▸ What is needed
Once the line holding "(500, 274) = (310, 213): brown" is found, output it and all remaining lines of the data exactly, with every picture left out.
BEGIN Source material
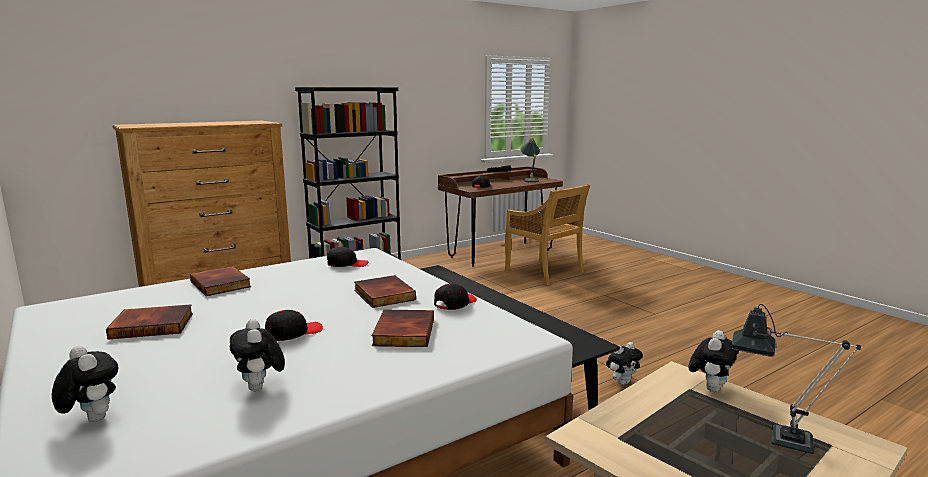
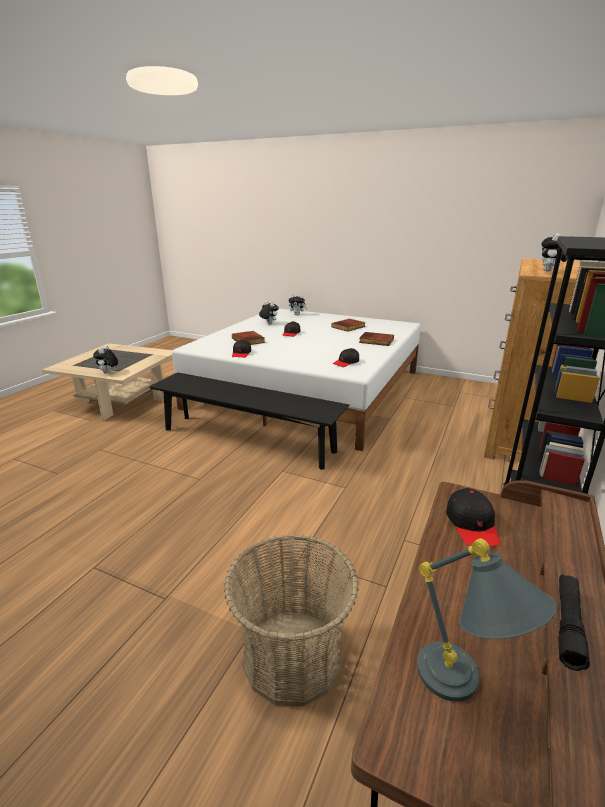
camera: 150 degrees right, 10 degrees up
(383, 295) = (285, 351): book -> none
(545, 272) = (292, 655): beige chair -> basket
(622, 382) = (149, 456): plush toy -> plush toy (549, 271)
(778, 438) = (91, 363): table lamp -> none

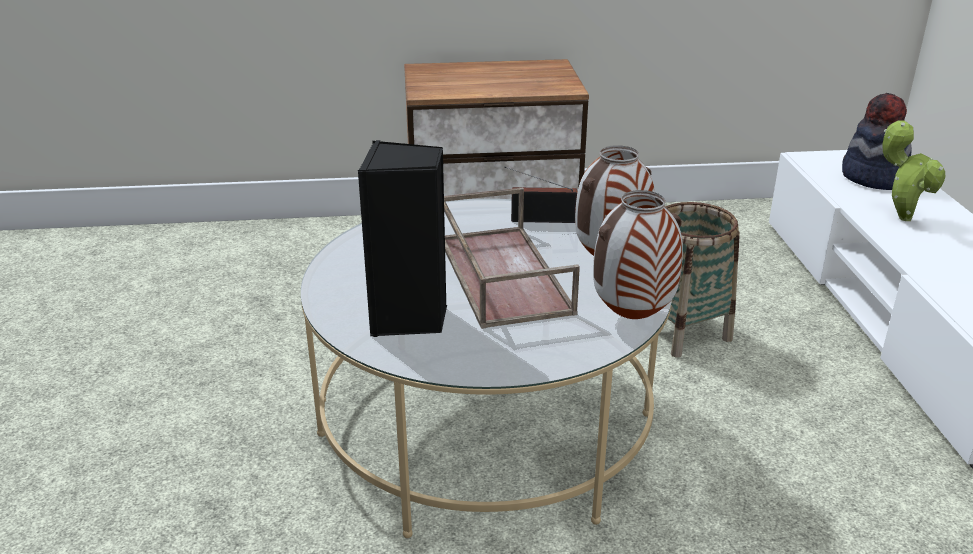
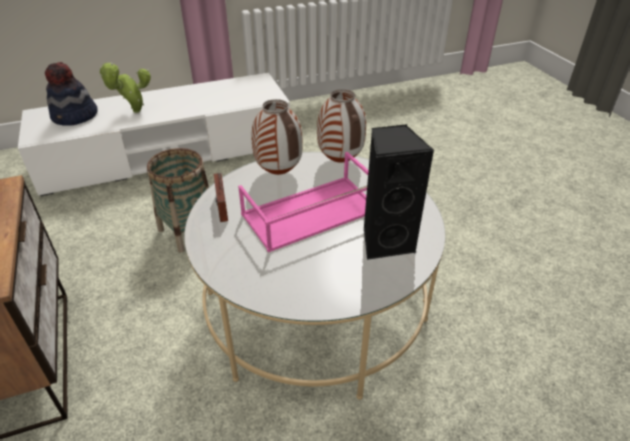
camera: 105 degrees left, 10 degrees up
(500, 274) = (310, 213): brown tray -> pink tray

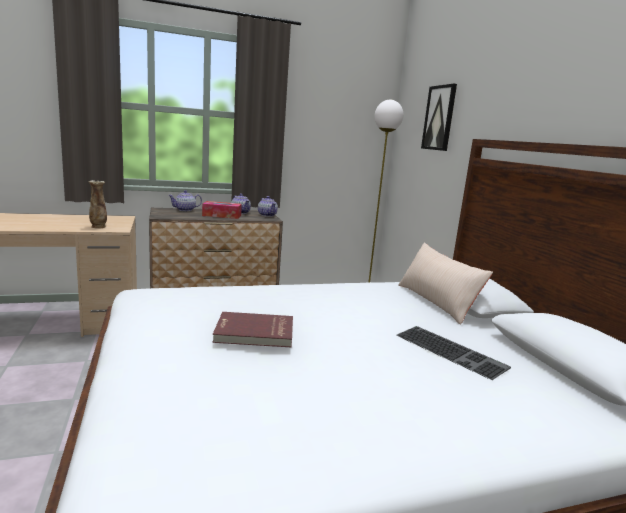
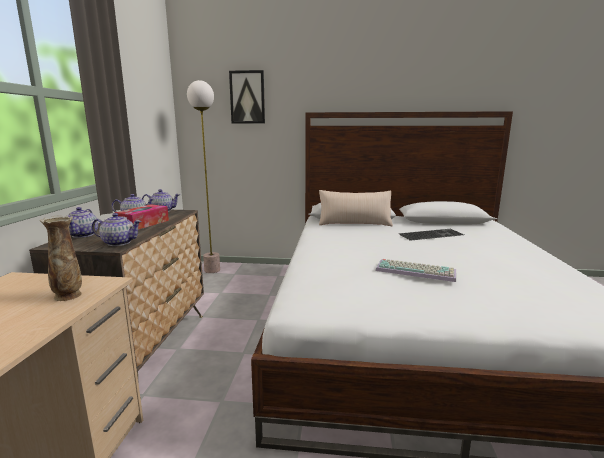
camera: 65 degrees left, 0 degrees up
(170, 216) = (119, 243): none -> teapot
(254, 333) = (416, 271): red book -> keyboard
END Source material
▸ Answer to this exercise
(500, 274) = (310, 213): brown tray -> pink tray

camera: 65 degrees left, 0 degrees up
(170, 216) = (119, 243): none -> teapot
(254, 333) = (416, 271): red book -> keyboard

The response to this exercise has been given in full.